Elliptic Bitcoin Toolkit Documentation
Welcome to the Elliptic Bitcoin Toolkit documentation! This comprehensive toolkit provides utilities for working with the Elliptic Bitcoin dataset, including data loading, temporal analysis, graph neural network modeling, and evaluation.
Contents:
Overview
The Elliptic Bitcoin Toolkit is designed to make working with the Elliptic Bitcoin dataset easier and more efficient. It provides:
Data Processing: Load and preprocess the dataset with built-in validation
Temporal Analysis: Time-aware cross-validation and data splitting
Graph Neural Networks: Scikit-learn compatible GNN classifiers
Model Wrappers: Enhanced model wrappers with flexible architecture
Visualization: Comprehensive plotting utilities
Log Parsing: Parse and analyze hyperparameter search results
Key Features
Data Loading and Processing
The toolkit provides robust data loading capabilities with automatic validation:
from elliptic_toolkit import process_dataset, load_labeled_data
# Load only labeled data with temporal split
(X_train, y_train), (X_test, y_test) = load_labeled_data(test_size=0.2, root='path_to_dataset')
Temporal Cross-Validation
Time-aware cross-validation ensures proper temporal ordering:
from elliptic_toolkit import TemporalRollingCV
from sklearn.model_selection import GridSearchCV
cv = TemporalRollingCV(n_splits=5, test_size=10)

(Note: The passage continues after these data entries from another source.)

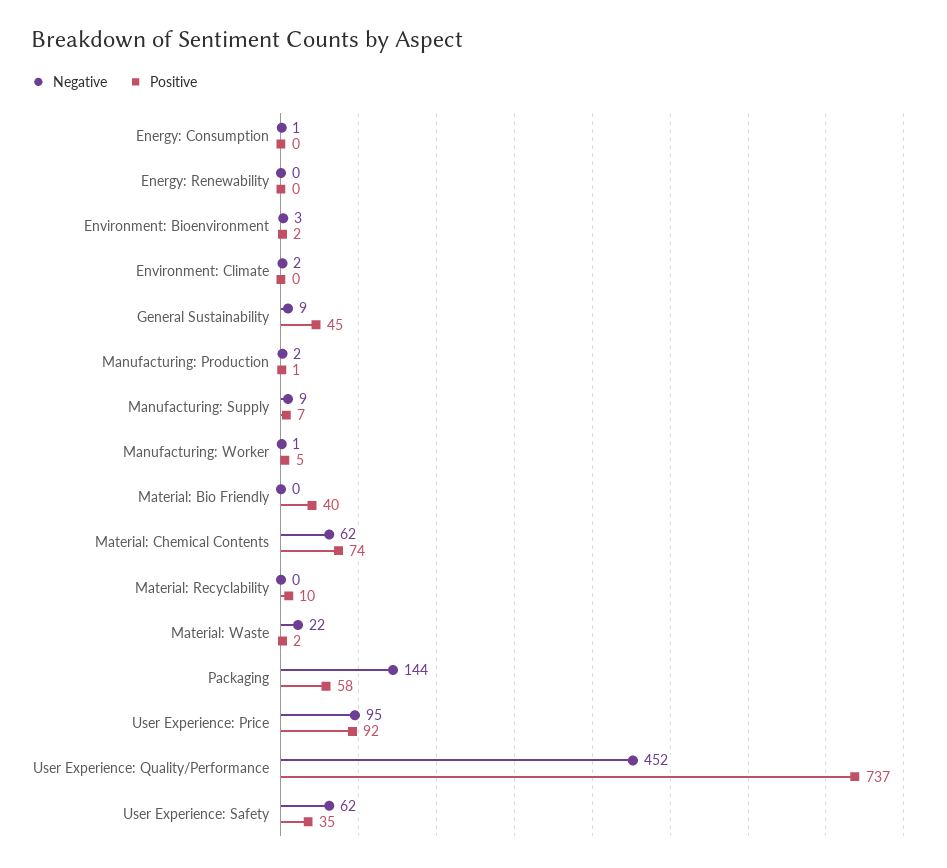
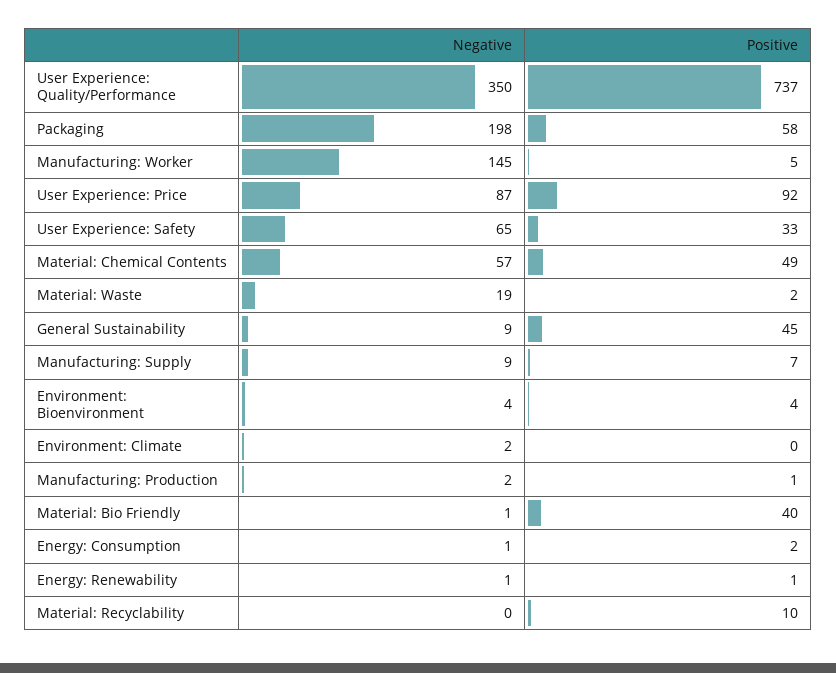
Positive, Energy: Consumption: 0 -> 2
Negative, Energy: Renewability: 0 -> 1
Positive, Energy: Renewability: 0 -> 1
Negative, Environment: Bioenvironment: 3 -> 4
Positive, Environment: Bioenvironment: 2 -> 4
Negative, Manufacturing: Worker: 1 -> 145
Negative, Material: Bio Friendly: 0 -> 1
Negative, Material: Chemical Contents: 62 -> 57
Positive, Material: Chemical Contents: 74 -> 49
Negative, Material: Waste: 22 -> 19
Negative, Packaging: 144 -> 198
Negative, User Experience: Price: 95 -> 87
Negative, User Experience: Quality/Performance: 452 -> 350
Negative, User Experience: Safety: 62 -> 65
Positive, User Experience: Safety: 35 -> 33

grid_search = GridSearchCV(model, param_grid, cv=cv)
Graph Neural Networks
Scikit-learn compatible GNN classifiers with early stopping:
from elliptic_toolkit import GNNBinaryClassifier
from torch_geometric.nn import GAT
gnn = GNNBinaryClassifier(
data=graph_data,
model=GAT,
hidden_dim=64,
num_layers=3,
heads=8
)
gnn.fit(train_indices)
Visualization and Analysis
Comprehensive plotting utilities for model evaluation:
from elliptic_toolkit import plot_evals, plot_marginals
# Plot model evaluation
pr_fig, temporal_fig = plot_evals(model, X_test, y_test, y_train)
# Plot hyperparameter marginals
marginal_figs = plot_marginals(grid_search.cv_results_)